(Items from a dataset)
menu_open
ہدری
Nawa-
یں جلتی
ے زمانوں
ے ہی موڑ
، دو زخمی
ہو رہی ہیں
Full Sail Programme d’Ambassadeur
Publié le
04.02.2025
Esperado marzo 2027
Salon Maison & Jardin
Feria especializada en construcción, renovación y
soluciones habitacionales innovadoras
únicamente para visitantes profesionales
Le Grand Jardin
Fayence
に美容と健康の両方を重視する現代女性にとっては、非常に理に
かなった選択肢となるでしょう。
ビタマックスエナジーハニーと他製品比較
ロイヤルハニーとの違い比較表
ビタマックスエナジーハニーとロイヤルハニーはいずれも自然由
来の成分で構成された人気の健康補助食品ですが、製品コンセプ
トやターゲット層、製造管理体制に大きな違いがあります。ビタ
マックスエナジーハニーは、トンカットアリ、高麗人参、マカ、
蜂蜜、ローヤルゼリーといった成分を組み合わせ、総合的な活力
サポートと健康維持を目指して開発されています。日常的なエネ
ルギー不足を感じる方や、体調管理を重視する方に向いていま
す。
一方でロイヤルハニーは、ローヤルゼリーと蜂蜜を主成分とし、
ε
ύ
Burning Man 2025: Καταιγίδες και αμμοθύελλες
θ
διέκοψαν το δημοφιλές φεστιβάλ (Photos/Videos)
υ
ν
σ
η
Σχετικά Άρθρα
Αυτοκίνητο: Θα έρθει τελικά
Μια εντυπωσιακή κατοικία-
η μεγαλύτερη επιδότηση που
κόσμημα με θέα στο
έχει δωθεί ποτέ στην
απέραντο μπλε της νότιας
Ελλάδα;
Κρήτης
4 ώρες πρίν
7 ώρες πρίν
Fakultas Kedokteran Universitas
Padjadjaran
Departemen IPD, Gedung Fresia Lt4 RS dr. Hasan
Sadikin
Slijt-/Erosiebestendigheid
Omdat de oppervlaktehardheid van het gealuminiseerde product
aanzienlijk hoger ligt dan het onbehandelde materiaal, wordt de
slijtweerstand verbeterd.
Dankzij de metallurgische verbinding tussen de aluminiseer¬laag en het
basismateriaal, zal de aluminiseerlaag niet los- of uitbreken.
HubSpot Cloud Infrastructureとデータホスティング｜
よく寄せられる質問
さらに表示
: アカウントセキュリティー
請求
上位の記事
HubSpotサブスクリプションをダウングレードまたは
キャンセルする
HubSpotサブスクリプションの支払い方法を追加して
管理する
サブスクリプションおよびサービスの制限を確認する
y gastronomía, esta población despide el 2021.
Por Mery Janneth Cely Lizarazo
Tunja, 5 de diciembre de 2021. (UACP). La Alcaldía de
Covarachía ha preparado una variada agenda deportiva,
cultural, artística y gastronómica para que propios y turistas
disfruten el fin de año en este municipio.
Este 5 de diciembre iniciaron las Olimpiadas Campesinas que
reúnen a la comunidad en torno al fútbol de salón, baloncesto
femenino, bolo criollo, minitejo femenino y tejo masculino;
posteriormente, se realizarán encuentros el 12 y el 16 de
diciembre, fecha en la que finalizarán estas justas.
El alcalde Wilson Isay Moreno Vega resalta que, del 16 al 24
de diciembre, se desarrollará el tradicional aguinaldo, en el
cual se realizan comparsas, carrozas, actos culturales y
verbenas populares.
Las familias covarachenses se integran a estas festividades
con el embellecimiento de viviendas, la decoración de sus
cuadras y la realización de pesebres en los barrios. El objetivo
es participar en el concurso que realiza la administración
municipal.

--

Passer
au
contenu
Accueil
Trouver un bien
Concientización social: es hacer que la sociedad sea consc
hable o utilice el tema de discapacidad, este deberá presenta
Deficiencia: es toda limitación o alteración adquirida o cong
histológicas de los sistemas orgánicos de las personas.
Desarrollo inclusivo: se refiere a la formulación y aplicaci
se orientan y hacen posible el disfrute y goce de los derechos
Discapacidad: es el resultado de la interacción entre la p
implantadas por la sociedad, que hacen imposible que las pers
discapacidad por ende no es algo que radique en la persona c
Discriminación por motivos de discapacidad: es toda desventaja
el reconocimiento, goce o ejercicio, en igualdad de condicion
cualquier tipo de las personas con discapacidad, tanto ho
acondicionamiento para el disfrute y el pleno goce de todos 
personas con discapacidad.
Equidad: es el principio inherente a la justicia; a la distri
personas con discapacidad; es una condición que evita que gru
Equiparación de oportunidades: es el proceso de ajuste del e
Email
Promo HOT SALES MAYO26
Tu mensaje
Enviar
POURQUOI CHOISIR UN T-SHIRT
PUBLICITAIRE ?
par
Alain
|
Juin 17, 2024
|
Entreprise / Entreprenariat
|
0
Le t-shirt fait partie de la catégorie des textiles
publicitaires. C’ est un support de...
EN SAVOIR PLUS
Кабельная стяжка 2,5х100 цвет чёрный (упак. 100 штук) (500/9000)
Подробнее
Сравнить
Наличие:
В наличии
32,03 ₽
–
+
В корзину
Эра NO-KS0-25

...

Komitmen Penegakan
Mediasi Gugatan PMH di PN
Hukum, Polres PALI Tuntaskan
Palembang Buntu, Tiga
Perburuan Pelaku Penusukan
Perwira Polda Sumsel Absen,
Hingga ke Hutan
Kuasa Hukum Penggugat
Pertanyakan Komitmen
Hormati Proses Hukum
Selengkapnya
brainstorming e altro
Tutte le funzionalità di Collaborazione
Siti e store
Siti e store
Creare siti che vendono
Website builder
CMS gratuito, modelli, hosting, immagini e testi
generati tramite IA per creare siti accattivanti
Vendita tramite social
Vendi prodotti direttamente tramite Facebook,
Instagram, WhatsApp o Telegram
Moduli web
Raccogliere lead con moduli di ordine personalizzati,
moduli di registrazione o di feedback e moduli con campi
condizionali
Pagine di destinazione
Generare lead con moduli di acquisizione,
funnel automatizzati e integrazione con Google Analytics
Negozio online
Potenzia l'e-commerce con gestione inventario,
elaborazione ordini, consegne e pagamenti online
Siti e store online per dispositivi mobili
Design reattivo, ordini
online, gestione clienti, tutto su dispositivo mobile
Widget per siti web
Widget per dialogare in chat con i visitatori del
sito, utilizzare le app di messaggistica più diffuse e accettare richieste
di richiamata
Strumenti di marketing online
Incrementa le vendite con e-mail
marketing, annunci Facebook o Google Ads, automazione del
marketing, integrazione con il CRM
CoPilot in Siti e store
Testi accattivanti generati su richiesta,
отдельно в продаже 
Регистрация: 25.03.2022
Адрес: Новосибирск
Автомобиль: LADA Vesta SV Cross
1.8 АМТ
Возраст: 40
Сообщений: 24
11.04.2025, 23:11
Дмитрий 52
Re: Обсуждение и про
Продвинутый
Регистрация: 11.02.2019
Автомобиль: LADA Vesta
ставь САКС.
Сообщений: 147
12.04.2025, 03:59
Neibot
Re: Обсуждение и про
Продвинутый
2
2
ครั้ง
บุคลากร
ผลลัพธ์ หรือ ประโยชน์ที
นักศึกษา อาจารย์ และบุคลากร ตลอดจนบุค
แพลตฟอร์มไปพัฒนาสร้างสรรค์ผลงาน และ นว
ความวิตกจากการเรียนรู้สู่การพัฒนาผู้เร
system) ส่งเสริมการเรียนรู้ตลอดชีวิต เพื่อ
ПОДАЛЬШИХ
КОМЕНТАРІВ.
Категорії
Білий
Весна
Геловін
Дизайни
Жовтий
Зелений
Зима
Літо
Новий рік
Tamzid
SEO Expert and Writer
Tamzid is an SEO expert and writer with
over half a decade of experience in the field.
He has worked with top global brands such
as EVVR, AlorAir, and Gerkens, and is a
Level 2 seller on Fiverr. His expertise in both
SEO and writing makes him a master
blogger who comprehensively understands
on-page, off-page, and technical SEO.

PROBLEM DETAILS:
Could you restate word for word the lines above, from the one that contains "Vendi prodotti direttamente" through the one that contains "Design reattivo, ordini", and no others?

EXERCISE RESPONSE:
Vendi prodotti direttamente tramite Facebook,
Instagram, WhatsApp o Telegram
Moduli web
Raccogliere lead con moduli di ordine personalizzati,
moduli di registrazione o di feedback e moduli con campi
condizionali
Pagine di destinazione
Generare lead con moduli di acquisizione,
funnel automatizzati e integrazione con Google Analytics
Negozio online
Potenzia l'e-commerce con gestione inventario,
elaborazione ordini, consegne e pagamenti online
Siti e store online per dispositivi mobili
Design reattivo, ordini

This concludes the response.